Commercial Property funds such as M&G, Threadneedle, Kames, Aberdeen, and Standard Life have for the last few years been the stabilising feature of both of the Saltydog portfolios. They have been producing a very nice small regular monthly uplift and we have used these funds as an alternative to cash, with the safer Tugboat carrying a greater percentage than the more adventurous Ocean Liner. Up until the Brexit referendum all appeared to be smooth sailing, but then upon the announcement of a vote to leave all hell was let loose. We have witnessed a mass exodus of money as professional investors overseeing large holdings have reduced the money held in these funds. To defend themselves, the fund managers have been forced to make dramatic reductions in the fund price to discourage these sales (the largest for the moment being 17% made by Aberdeen) with most of the others dramatically closing the door on any further encashment.
This turmoil is the evidence justifying those analysts who have long said that open-ended funds and unit trusts are badly designed to deal with property investments since they provide daily liquidity for an asset that isn`t liquid on a daily basis. Normally unit trusts invest in shares. There is no problem then if investors want to sell units; the fund manager simply sells some shares and the investor gets his money back within a couple of days. However where the fund is invested in property such as office blocks, shopping malls, government buildings, banks and the like, it can take months to achieve a sale and hurrying up this process results in fire-sale prices. This is the reason that the funds carry large sums of cash to cover the normal daily transactions. This time it would seem that Brexit has conjured up in the minds of some investors a vision of the country`s city centres being reduced to ghost towns as the UKs economy exits to the Continent! Under these circumstances it is not surprising that these property funds have had to use extreme measures to protect themselves while commonsense and sanity returns to the market.
What is to be done now with these investments when the sale restriction is eventually removed? We can expect the prices to be lower as the result of property surveys and valuations carried out in the light of Brexit. On the other hand the property tenancy agreements are still in place and rent will still have to be paid. There is therefore no reason for a major reduction in the historical 3% to 4% these funds yield which is still very attractive when compared with the present “soon to be negative” interest rates. Maybe having taken the knock, it will pay to stay invested but with a smaller percentage of your portfolio.
On the other hand perhaps this money could be better invested elsewhere. It is worth looking at what this actually means. Let us say that you had 25% of your portfolio in these property funds and they have taken a 20% hit. This means you have suffered a reduction of 5% on your total portfolio. Not a great outcome, but not one that merits reaching for the poison tablets. It means that you need the remainder of your portfolio to earn you an additional 5.3% to keep the status-quo.

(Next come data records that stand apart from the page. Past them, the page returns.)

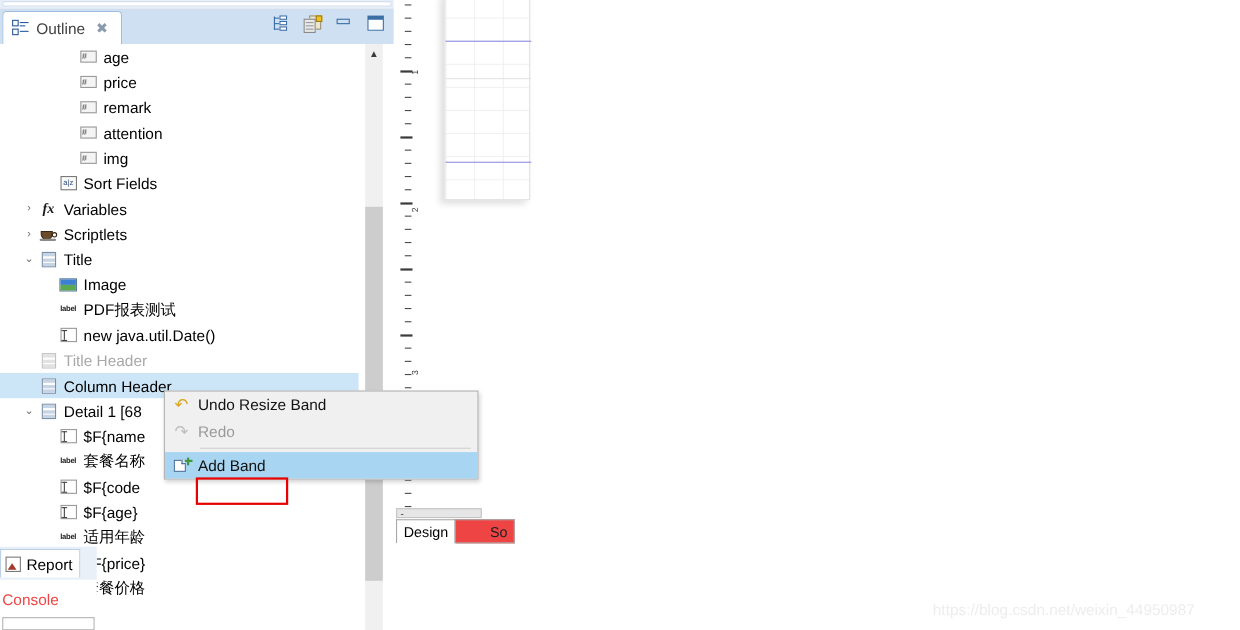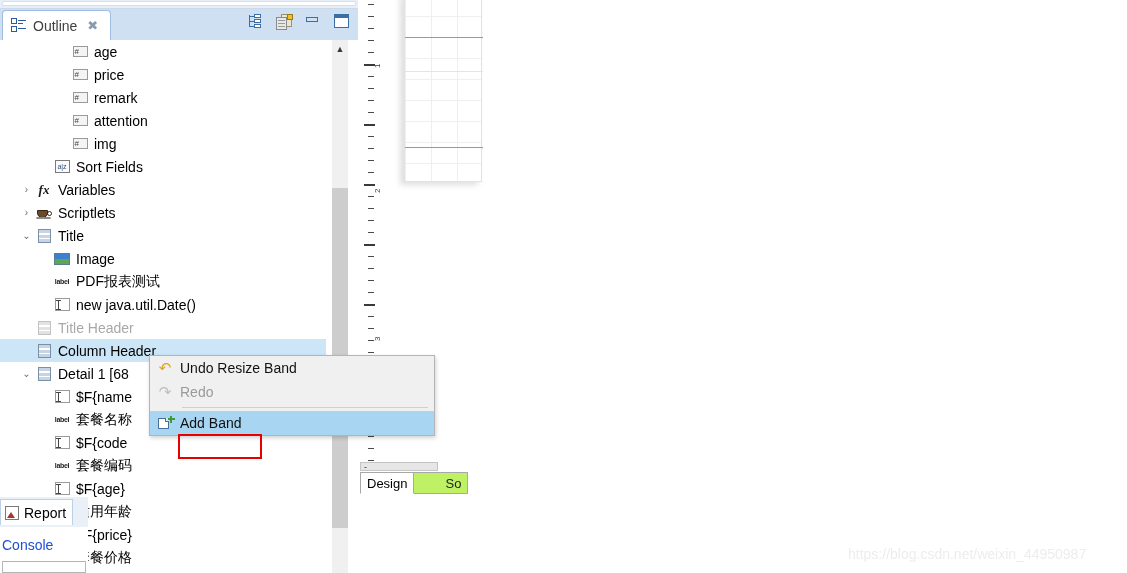--- a/index.html
+++ b/index.html
@@ -374,21 +374,21 @@
     padding: 0 6px;
     display: flex;
     align-items: center;
     font-size: 13px;
     background: #ffffff;
     border: 1px solid #a8a8a8;
     box-sizing: border-box;
     color: #000;
   }
   .dtab.active { border-bottom-color: #ffffff; background: #ffffff; }
-  .dtab.inactive { background: #bef264; color: #222; border-left: none; padding-left: 31px; }
+  .dtab.inactive { background: #ef4444; color: #222; border-left: none; padding-left: 31px; }
   #design-tabs-bar {
     position: absolute;
     left: 2px; top: 462px;
     width: 78px; height: 9px;
     background: #e6e6e6;
     border: 1px solid #c4c4c4;
     box-sizing: border-box;
   }
   #design-tabs-bar .minus {
     position: absolute;
@@ -432,21 +432,21 @@
   .ic-report i.peak {
     left: 1px; bottom: 1px;
     width: 0; height: 0;
     border-left: 4px solid transparent;
     border-right: 4px solid transparent;
     border-bottom: 6px solid #a33a2a;
   }
   #bp-console {
     position: absolute;
     left: 2px; top: 40px;
-    font-size: 14px; color: #1d4ed8;
+    font-size: 14px; color: #ef4444;
   }
   #bp-field {
     position: absolute;
     left: 2px; top: 64px;
     width: 84px; height: 12px;
     background: #ffffff;
     border: 1px solid #b4b4b4;
     box-sizing: border-box;
   }
 
@@ -733,27 +733,20 @@
         <div class="row ind2">
           <span class="twisty"></span>
           <span class="ic">
             <span class="ic-tf">
               <i></i>
               <i class="cap-t"></i>
               <i class="cap-b"></i>
             </span>
           </span>
           <span class="lbl">$F{code</span>
-        </div>
-        <div class="row ind2">
-          <span class="twisty"></span>
-          <span class="ic">
-            <span class="ic-label">label</span>
-          </span>
-          <span class="lbl">套餐编码</span>
         </div>
         <div class="row ind2">
           <span class="twisty"></span>
           <span class="ic">
             <span class="ic-tf">
               <i></i>
               <i class="cap-t"></i>
               <i class="cap-b"></i>
             </span>
           </span>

The same Brexit fever that has produced this property “annus horribilis” has produced a 10% fall in the value of Sterling and also contributed to a significant rise in the value of gold. All funds which are earning their money overseas and especially in dollars, have therefore received a rise in value of 10%. If you were also to be invested into the gold mining funds you would be receiving a double whammy. It is however a question for each individual to decide as to whether these conditions will continue whilst the terms for the UK exiting the European Union are hammered out. Also if Mr Carney continues to talk the value of Sterling down and Mrs Yellen in America continues to talk the value of the dollar up, then the Ocean Liner graph below is demonstrating a portfolio that has the right sort of mix to make the most out of the situation.
This is the stuff that goose pimples are made of!